──────── Material provided

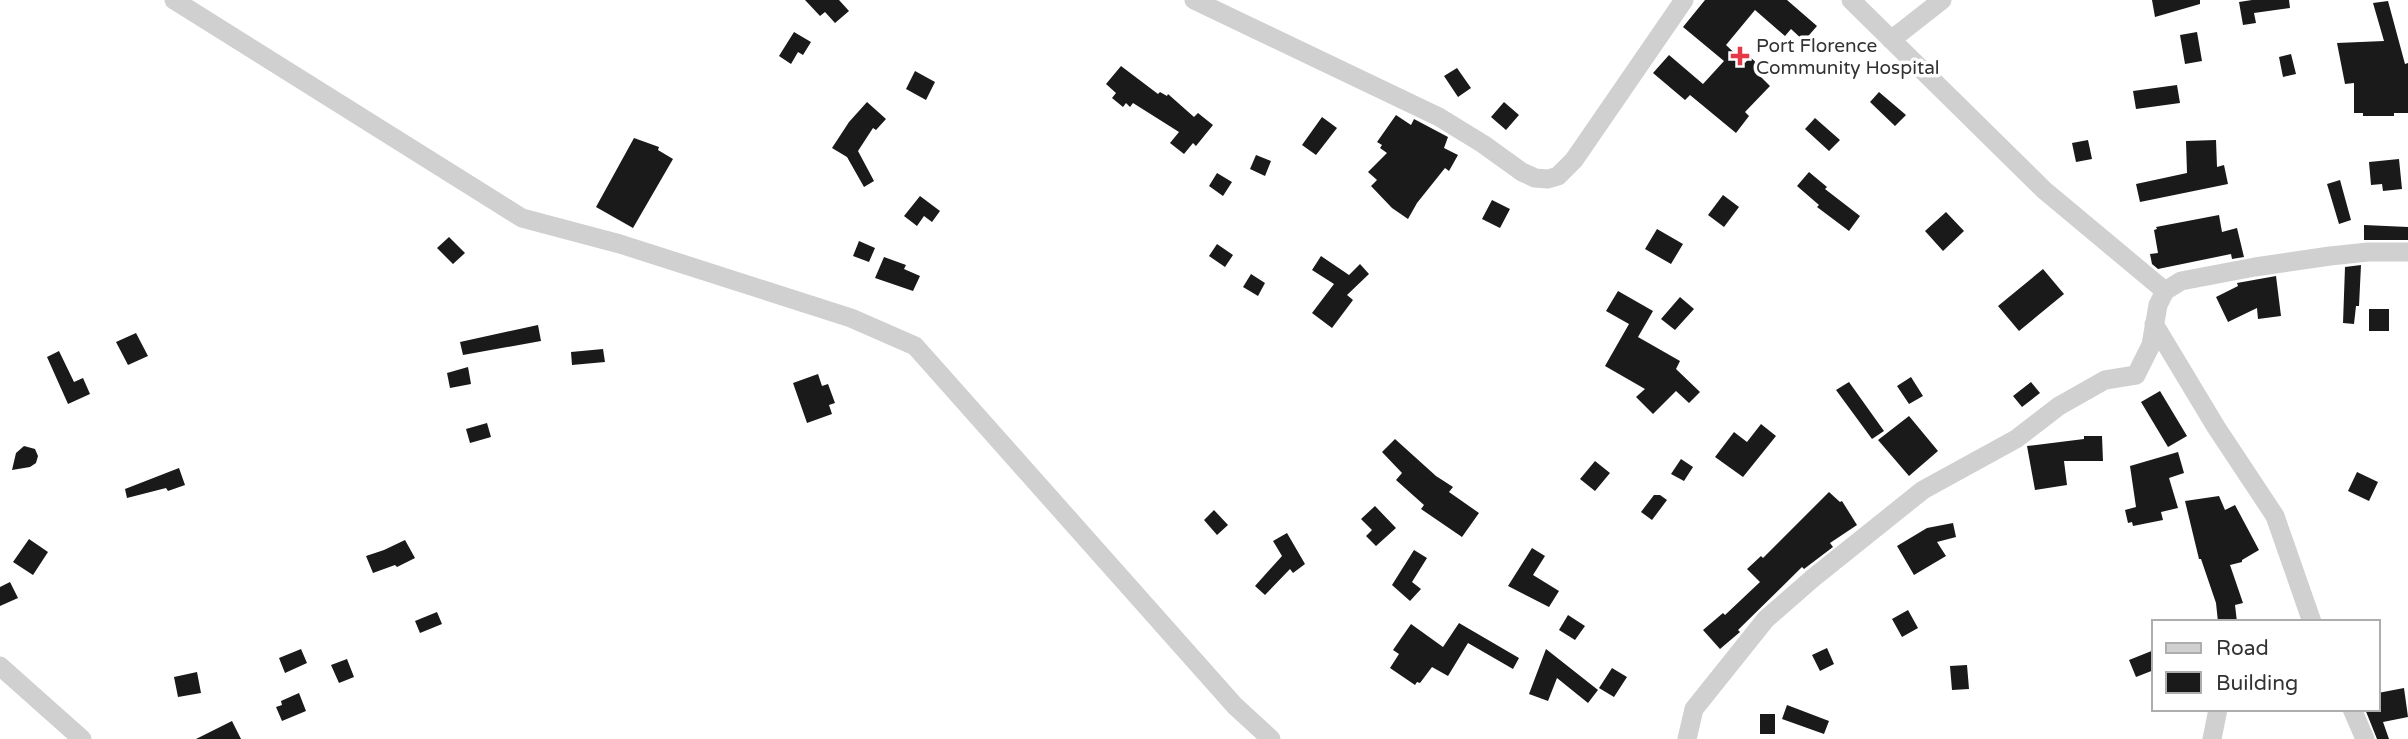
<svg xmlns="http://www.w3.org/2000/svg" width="2408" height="739" viewBox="0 0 2408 739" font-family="'Varela Round',sans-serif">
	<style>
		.building { fill: #1a1a1a }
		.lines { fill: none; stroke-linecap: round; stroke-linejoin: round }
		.street { stroke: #d0d0d0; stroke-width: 19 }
		.poi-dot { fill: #e63946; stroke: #fff; stroke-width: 2.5 }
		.labels { text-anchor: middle; stroke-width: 7; stroke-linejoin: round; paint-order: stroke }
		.poi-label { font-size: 19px; fill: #333; stroke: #fff; text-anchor: start }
	</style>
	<rect width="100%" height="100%" fill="#fff"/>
	<path class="building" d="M805,0h34l10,11 -14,12 -10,-11 -5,4z
		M1705,0h82l30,26 -13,15 -13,-12 -6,7 -30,-26 -29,35 19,18 5,-6 11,10 -5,5 14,14 -25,26 4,4 -13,17 -46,-38 -5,5 -32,-27 16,-18 34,29 21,-23 -41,-34z
		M2152,0h48v4l-45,13z
		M2252,0h37l1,8 -36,5 2,10 -13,2 -4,-23z
		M2388,1l17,63 3,-1v50h-14v3h-31v-3h-9v-30l-9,1 -8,-41 47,-2 -11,-38z
		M794,32l17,10 -8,13 -5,-3 -7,12 -12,-8z
		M2197,32l5,29 -17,3 -5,-29z
		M2291,54l5,20 -13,3 -4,-20z
		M1121,66l37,28 2,-2 7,4 1,-2 26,23 4,-4 15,12 -17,21 -3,-3 -9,11 -14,-11 9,-11 -46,-29 -3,4 -4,-4 -3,4 -11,-9 4,-5 -10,-9z
		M1457,68l14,20 -13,9 -14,-21z
		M915,71l20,11 -9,18 -20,-11z
		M2177,85l3,18 -44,6 -3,-18z
		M1879,92l27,23 -11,11 -25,-24z
		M867,102l19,17 -10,11 -3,-2 -15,23 16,30 -10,6 -17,-30 -15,-9 17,-26z
		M1504,102l15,13 -13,15 -15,-13z
		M1396,115l15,10 3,-6 34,18 -4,11 14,7 -9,16 -4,-3 -28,35 -9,16 -16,-11 -21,-22 6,-6 -9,-8 19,-19 -7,-5 2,-3 -5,-3z
		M1322,117l15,11 -21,27 -14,-10z
		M1815,118l25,22 -11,11 -24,-22z
		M634,138l25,9 -1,3 15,9 -40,69 -37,-21z
		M2088,140l4,19 -16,3 -4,-19z
		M2216,140l1,27 7,-2 4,19 -88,18 -4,-18 51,-11 -1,-32z
		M1256,155l15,6 -6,15 -15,-7z
		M2399,159l3,30 -19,2 -1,-7 -11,1 -2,-23z
		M1809,172l18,15 -2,2 35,27 -11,15 -32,-24 2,-2 -22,-19z
		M1217,173l15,9 -9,14 -14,-10z
		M2340,180l11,40 -12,4 -12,-40z
		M1723,195l16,12 -15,20 -16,-12z
		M920,196l20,15 -8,11 -8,-6 -7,10 -13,-10z
		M1492,200l18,9 -10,19 -18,-9z
		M1946,212l18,19 -21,20 -18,-20z
		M2219,215l3,17 15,-4 7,29 -12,2 -1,-5 -73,15 -6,-5 -2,-10 8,-1 -4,-23 3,-1 -1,-2z
		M2364,225l44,2v13h-44z
		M1657,229l26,15 -12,20 -26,-15z
		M449,237l16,16 -12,11 -16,-16z
		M859,241l16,7 -6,14 -16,-6z
		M1217,244l16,11 -8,12 -16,-11z
		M1321,256l28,19 11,-11 9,10 -22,21 6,5 -21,28 -20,-15 22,-29 -22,-14z
		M884,257l22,8 -2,4 16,7 -7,15 -38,-13z
		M2361,265l-2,41h-3l-2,18 -11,-1 2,-56z
		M2043,269l21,25 -45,37 -21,-25z
		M1251,274l14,9 -7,13 -15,-9z
		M2276,276l5,40 -23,3 -1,-11 -29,14 -12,-25 22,-11 -1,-3z
		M1618,291l35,20 -15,26 42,24 -4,8 24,23 -11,11 -13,-12 -23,23 -17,-17 9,-8 -40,-23 24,-42 -23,-13z
		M1680,297l14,12 -19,21 -14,-11z
		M2369,309h20v22h-20z
		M538,325l3,16 -78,14 -3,-13z
		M136,333l12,23 -20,9 -12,-23z
		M603,349l2,13 -33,3 -1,-13z
		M59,351l15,31 9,-4 7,16 -22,10 -21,-47z
		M468,367l3,17 -21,4 -3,-15z
		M818,374l4,12 6,-2 7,19 -6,2 3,9 -25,9 -14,-40z
		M1911,377l12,19 -14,8 -12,-18z
		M1849,382l35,49 -12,8 -36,-49z
		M2031,382l9,11 -18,14 -9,-11z
		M2160,391l27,45 -19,11 -27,-45z
		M1909,416l29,35 -29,25 -31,-36z
		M487,423l4,14 -21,6 -4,-14z
		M1761,424l15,12 -33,41 -28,-20 19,-25 13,10z
		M2084,436h18l1,25h-39l3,24 -32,5 -8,-44 57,-7z
		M1395,439l41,37 17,11 -4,5 30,21 -17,24 -41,-28 3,-4 -28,-25 6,-7 -20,-21z
		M24,446l11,3 3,7 -2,7 -6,4 -18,3 4,-17z
		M2178,452l6,21 -15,5 9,30 -17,4 2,8 -30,6 -1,-4 -4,1 -3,-13 11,-3 -6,-41z
		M1681,459l12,8 -9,14 -13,-7z
		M1595,461l15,12 -15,18 -15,-12z
		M179,468l6,17 -17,6 -2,-3 -39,10 -2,-9z
		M2357,472l21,10 -9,19 -21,-10z
		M1829,492l11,10 2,-1 15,24 -27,18 3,4 -29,22 -2,-2 -64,63 2,2 -20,17 -17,-19 20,-17 2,2 35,-33 -13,-13 14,-13 2,2z
		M1654,495h6l7,5 -15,20 -11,-8z
		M2219,496l6,14 10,-5 24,45 -17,10v2l-12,3 13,38 -8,2 2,17h-19l-2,-19 -15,-44h-2l-14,-58z
		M1375,506l21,22 -20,18 -10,-10 6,-6 -11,-11z
		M1214,510l14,15 -11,10 -13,-15z
		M1953,523l3,14 -19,5 9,14 -32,19 -17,-29 30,-18z
		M1287,533l18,31 -12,9 -3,-4 -25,26 -10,-9 27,-30 -9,-15z
		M29,539l19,13 -15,23 -20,-13z
		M405,540l10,18 -18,9 -2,-2 -22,8 -7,-17 18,-6z
		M1532,548l13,8 -12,19 26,16 -10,16 -41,-21z
		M1414,550l13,8 -15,24 9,7 -11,12 -18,-16z
		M10,582l8,16 -18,8v-19z
		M1908,610l10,18 -16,9 -10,-18z
		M437,612l5,12 -22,9 -5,-12z
		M1568,615l17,11 -10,14 -16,-10z
		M1459,623l60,35 -6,11 -45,-26 -20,33 -16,-9 -12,16 -3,-1 -2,3 -25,-17 9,-14 -6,-4 18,-26 32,23z
		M1827,648l7,16 -14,7 -8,-16z
		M301,649l6,14 -22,10 -6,-15z
		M1546,649l52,41 -10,13 -31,-25 -9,23 -19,-7z
		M2154,650v20l-18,7 -7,-17z
		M347,659l7,18 -15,6 -8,-18z
		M1967,665l2,24 -17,1 -2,-24z
		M1612,668l15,9 -13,20 -15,-9z
		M197,672l4,21 -23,4 -4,-20z
		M2404,688l4,29 -25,5 6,17h-12l-12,-30h13v-16z
		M299,693l7,18 -24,10 -6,-14 6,-2 -1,-4z
		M1787,705l42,16 -5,13 -42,-15z
		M1760,714h15v20h-15z
		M232,721l9,18h-45z"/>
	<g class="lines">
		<path class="street" d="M174,0l348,218 98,26 231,74 64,28 320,360 36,33
			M1194,0l245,117 44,27 39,28 13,6 13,1 10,-3 16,-16 110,-160
			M1851,0l193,190 121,101
			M1891,40l51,-40
			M2154,324l62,103 59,89 37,106
			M0,666l82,73
			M2352,709l13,30
			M1687,739l7,-30 72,-90 47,-41 110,-88 93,-51 43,-33 46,-26 31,-5 15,-30 7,-40 7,-14 16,-10 74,-14 75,-11 38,-4h40
			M2212,739l6,-30"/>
	</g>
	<path class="poi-dot" d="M1736.5 45.5h7v7h7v7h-7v7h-7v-7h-7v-7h7z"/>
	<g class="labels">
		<g class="poi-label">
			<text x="1756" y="52">Port Florence<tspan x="1756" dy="22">Community Hospital</tspan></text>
		</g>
	</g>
	<rect x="2152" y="620" width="228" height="91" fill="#ffffff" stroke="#adadad" stroke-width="2"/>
	<rect x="2166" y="643" width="35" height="10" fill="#d0d0d0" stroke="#adadad" stroke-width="2"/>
	<text x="2216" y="655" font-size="21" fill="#333333">Road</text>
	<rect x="2166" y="672" width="35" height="21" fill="#1a1a1a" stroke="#adadad" stroke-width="2"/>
	<text x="2216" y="690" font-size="21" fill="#333333">Building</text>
</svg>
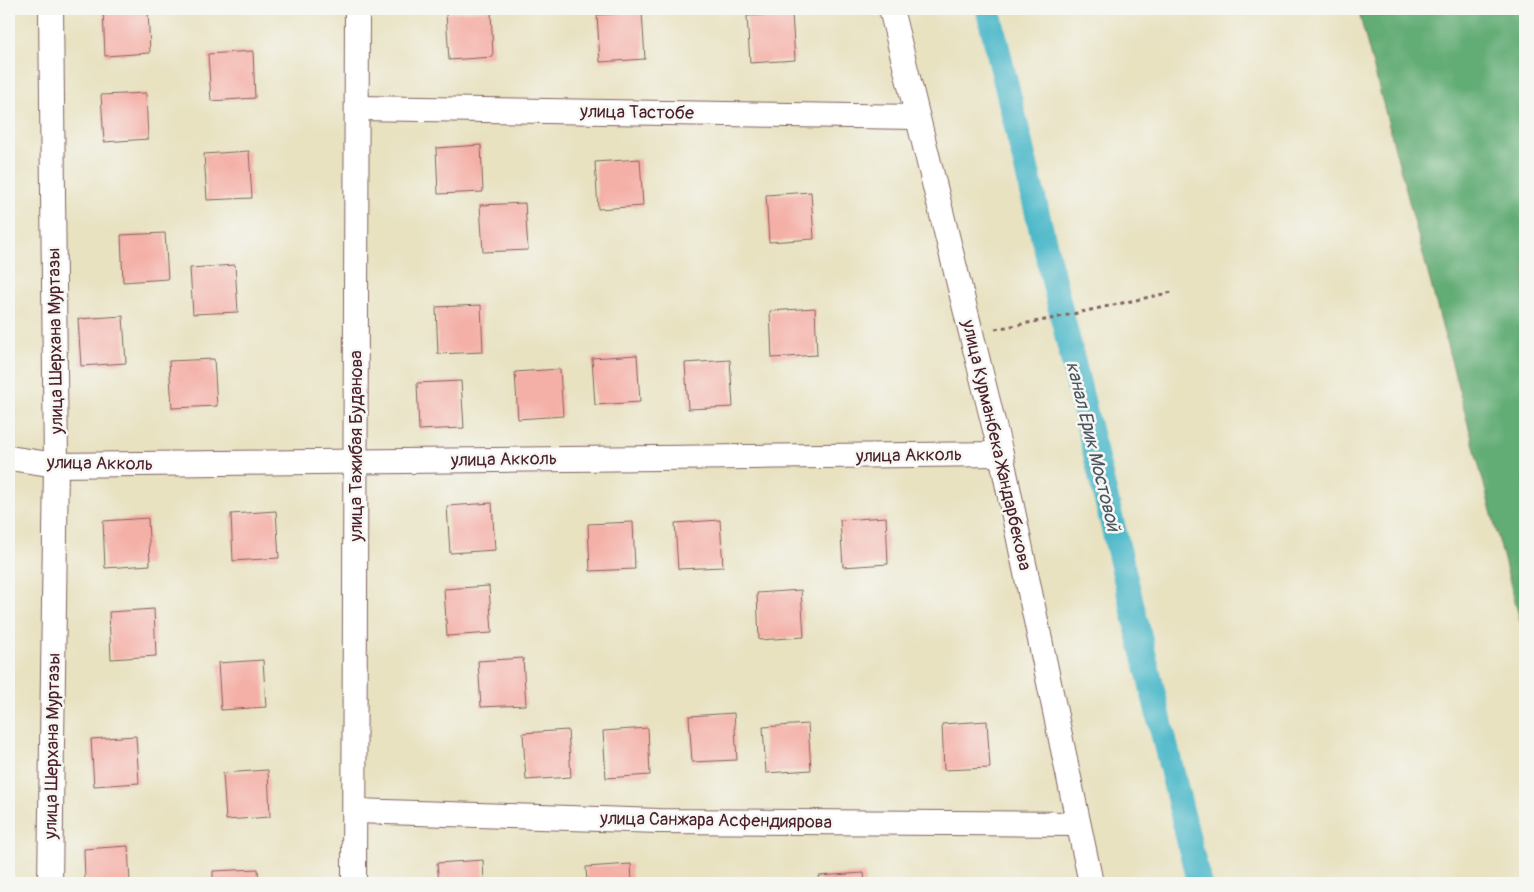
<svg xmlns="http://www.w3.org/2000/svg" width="1534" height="892" viewBox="0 0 1534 892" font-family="Pangolin,sans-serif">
<rect width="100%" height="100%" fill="#f6f6f2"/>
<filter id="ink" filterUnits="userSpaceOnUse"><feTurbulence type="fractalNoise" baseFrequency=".02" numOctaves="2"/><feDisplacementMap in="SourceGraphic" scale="10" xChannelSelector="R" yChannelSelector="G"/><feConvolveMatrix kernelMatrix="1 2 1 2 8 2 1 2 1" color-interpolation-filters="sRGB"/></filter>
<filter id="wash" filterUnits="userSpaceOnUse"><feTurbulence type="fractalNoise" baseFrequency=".0096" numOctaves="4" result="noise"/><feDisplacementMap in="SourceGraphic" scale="20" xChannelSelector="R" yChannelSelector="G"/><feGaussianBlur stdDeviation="1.12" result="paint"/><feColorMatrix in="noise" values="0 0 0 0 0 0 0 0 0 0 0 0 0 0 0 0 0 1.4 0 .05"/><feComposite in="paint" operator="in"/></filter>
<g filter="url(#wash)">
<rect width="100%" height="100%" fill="#e8e2c1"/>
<path fill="#62ac75" stroke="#566650" d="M1358,9h167v630z"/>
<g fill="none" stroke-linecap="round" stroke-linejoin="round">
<path stroke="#4cb8c9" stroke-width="25" d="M988,9l211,874"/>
</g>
<g id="blocks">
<g fill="#f4afa6">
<path d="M103,9h45l2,44 -45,3z"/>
<path d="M491,10l2,47 -44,3 -3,-47z"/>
<path d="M642,12l3,47 -45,3 -3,-47z"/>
<path d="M792,13l3,47 -45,3 -3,-47z"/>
<path d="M253,51l2,47 -44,3 -3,-47z"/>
<path d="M146,93l2,46 -44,3 -3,-47z"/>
<path d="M481,145l2,47 -45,2 -2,-46z"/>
<path d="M249,151l3,47 -45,2 -3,-46z"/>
<path d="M640,159l3,47 -45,3 -3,-47z"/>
<path d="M811,192l3,47 -45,3 -3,-47z"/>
<path d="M525,203l3,47 -45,2 -3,-47z"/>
<path d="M165,233l3,46 -45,3 -2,-47z"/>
<path d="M235,265l3,47 -45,2 -3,-46z"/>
<path d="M481,305l2,47 -45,2 -2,-47z"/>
<path d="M815,308l2,47 -45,3 -2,-47z"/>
<path d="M123,316l3,47 -45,3 -3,-47z"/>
<path d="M637,355l3,47 -45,3 -3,-47z"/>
<path d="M214,359l3,47 -45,2 -3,-47z"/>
<path d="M730,360l3,47 -45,2 -3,-46z"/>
<path d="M560,369l3,47 -45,3 -3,-47z"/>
<path d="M461,381l3,47 -45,2 -2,-47z"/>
<path d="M492,503l3,47 -45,3 -3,-47z"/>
<path d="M276,511l3,47 -46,3 -2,-47z"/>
<path d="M886,517l2,47 -45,3 -3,-47z"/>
<path d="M148,518l2,47 -45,3 -2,-47z"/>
<path d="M720,520l3,47 -45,2 -3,-46z"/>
<path d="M633,522l2,47 -45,2 -2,-47z"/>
<path d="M489,586l3,47 -45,3 -3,-47z"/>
<path d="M801,590l3,47 -45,3 -2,-47z"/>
<path d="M154,609l2,47 -45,3 -2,-47z"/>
<path d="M523,658l3,47 -45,2 -3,-46z"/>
<path d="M263,660l3,47 -45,3 -3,-47z"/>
<path d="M734,713l3,47 -45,2 -3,-46z"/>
<path d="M987,721l3,47 -46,2 -2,-46z"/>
<path d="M808,724l3,46 -45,3 -3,-46z"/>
<path d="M648,728l2,47 -44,3 -3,-47z"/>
<path d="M568,730l3,47 -45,3 -3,-47z"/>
<path d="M136,736l3,47 -45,3 -3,-47z"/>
<path d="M268,770l2,47 -44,3 -3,-47z"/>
<path d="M128,846l2,37h-45l-1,-34z"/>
<path d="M483,860l1,23h-45l-2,-20z"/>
<path d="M631,864l1,19h-45l-1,-16z"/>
<path d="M258,869l1,14h-46v-12z"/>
<path d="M864,873l1,10h-45l-1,-7z"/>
</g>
</g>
</g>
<g filter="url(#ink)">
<use href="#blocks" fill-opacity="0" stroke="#816360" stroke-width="1"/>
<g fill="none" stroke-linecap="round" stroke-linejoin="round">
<g stroke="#816360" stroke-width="26">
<g id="street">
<path d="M891,9l110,445 90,429"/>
<path d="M358,108l559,9"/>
<path d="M9,458l47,7 945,-11"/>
<path d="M355,811l304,10 419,3"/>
<path d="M50,883l6,-418 -5,-456"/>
<path d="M354,883l3,-874"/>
</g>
</g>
<path stroke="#816360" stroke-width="3" stroke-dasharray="4 4" stroke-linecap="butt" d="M995,329l55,-10 122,-27"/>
<use href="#street" stroke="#fff" stroke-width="24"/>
</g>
</g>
<g text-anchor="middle" stroke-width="5" stroke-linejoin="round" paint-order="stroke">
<g font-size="18" fill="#4a1f2b" stroke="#f6f6f2">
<text transform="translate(637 112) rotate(1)" y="6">улица Тастобе</text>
<text transform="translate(55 341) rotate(-91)" y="6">улица Шерхана Муртазы</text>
<text transform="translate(997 445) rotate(77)" y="6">улица Курманбека Жандарбекова</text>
<text transform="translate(356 446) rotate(-90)" y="6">улица Тажибая Буданова</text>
<text transform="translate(909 455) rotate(-1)" y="6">улица Акколь</text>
<text transform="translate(504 459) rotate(-1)" y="6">улица Акколь</text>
<text transform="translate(100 463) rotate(1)" y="6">улица Акколь</text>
<text transform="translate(52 746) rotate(-89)" y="6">улица Шерхана Муртазы</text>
<text transform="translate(716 820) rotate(1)" y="6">улица Санжара Асфендиярова</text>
</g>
<g font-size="19" font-style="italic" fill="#4b5562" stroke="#f6f6f2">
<text transform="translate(1094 446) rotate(76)" y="7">канал Ерик Мостовой</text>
</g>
</g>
<rect width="1534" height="892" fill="none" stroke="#f6f6f2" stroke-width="30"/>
</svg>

────────────────

Task statement: Copy out the range of lines above starting at the line with "M538,325l3,16 -78,14 -3,-13z" and ending at the line with "M1967,665l2,24 -17,1 -2,-24z", exactly and including both.

Answer box:
		M538,325l3,16 -78,14 -3,-13z
		M136,333l12,23 -20,9 -12,-23z
		M603,349l2,13 -33,3 -1,-13z
		M59,351l15,31 9,-4 7,16 -22,10 -21,-47z
		M468,367l3,17 -21,4 -3,-15z
		M818,374l4,12 6,-2 7,19 -6,2 3,9 -25,9 -14,-40z
		M1911,377l12,19 -14,8 -12,-18z
		M1849,382l35,49 -12,8 -36,-49z
		M2031,382l9,11 -18,14 -9,-11z
		M2160,391l27,45 -19,11 -27,-45z
		M1909,416l29,35 -29,25 -31,-36z
		M487,423l4,14 -21,6 -4,-14z
		M1761,424l15,12 -33,41 -28,-20 19,-25 13,10z
		M2084,436h18l1,25h-39l3,24 -32,5 -8,-44 57,-7z
		M1395,439l41,37 17,11 -4,5 30,21 -17,24 -41,-28 3,-4 -28,-25 6,-7 -20,-21z
		M24,446l11,3 3,7 -2,7 -6,4 -18,3 4,-17z
		M2178,452l6,21 -15,5 9,30 -17,4 2,8 -30,6 -1,-4 -4,1 -3,-13 11,-3 -6,-41z
		M1681,459l12,8 -9,14 -13,-7z
		M1595,461l15,12 -15,18 -15,-12z
		M179,468l6,17 -17,6 -2,-3 -39,10 -2,-9z
		M2357,472l21,10 -9,19 -21,-10z
		M1829,492l11,10 2,-1 15,24 -27,18 3,4 -29,22 -2,-2 -64,63 2,2 -20,17 -17,-19 20,-17 2,2 35,-33 -13,-13 14,-13 2,2z
		M1654,495h6l7,5 -15,20 -11,-8z
		M2219,496l6,14 10,-5 24,45 -17,10v2l-12,3 13,38 -8,2 2,17h-19l-2,-19 -15,-44h-2l-14,-58z
		M1375,506l21,22 -20,18 -10,-10 6,-6 -11,-11z
		M1214,510l14,15 -11,10 -13,-15z
		M1953,523l3,14 -19,5 9,14 -32,19 -17,-29 30,-18z
		M1287,533l18,31 -12,9 -3,-4 -25,26 -10,-9 27,-30 -9,-15z
		M29,539l19,13 -15,23 -20,-13z
		M405,540l10,18 -18,9 -2,-2 -22,8 -7,-17 18,-6z
		M1532,548l13,8 -12,19 26,16 -10,16 -41,-21z
		M1414,550l13,8 -15,24 9,7 -11,12 -18,-16z
		M10,582l8,16 -18,8v-19z
		M1908,610l10,18 -16,9 -10,-18z
		M437,612l5,12 -22,9 -5,-12z
		M1568,615l17,11 -10,14 -16,-10z
		M1459,623l60,35 -6,11 -45,-26 -20,33 -16,-9 -12,16 -3,-1 -2,3 -25,-17 9,-14 -6,-4 18,-26 32,23z
		M1827,648l7,16 -14,7 -8,-16z
		M301,649l6,14 -22,10 -6,-15z
		M1546,649l52,41 -10,13 -31,-25 -9,23 -19,-7z
		M2154,650v20l-18,7 -7,-17z
		M347,659l7,18 -15,6 -8,-18z
		M1967,665l2,24 -17,1 -2,-24z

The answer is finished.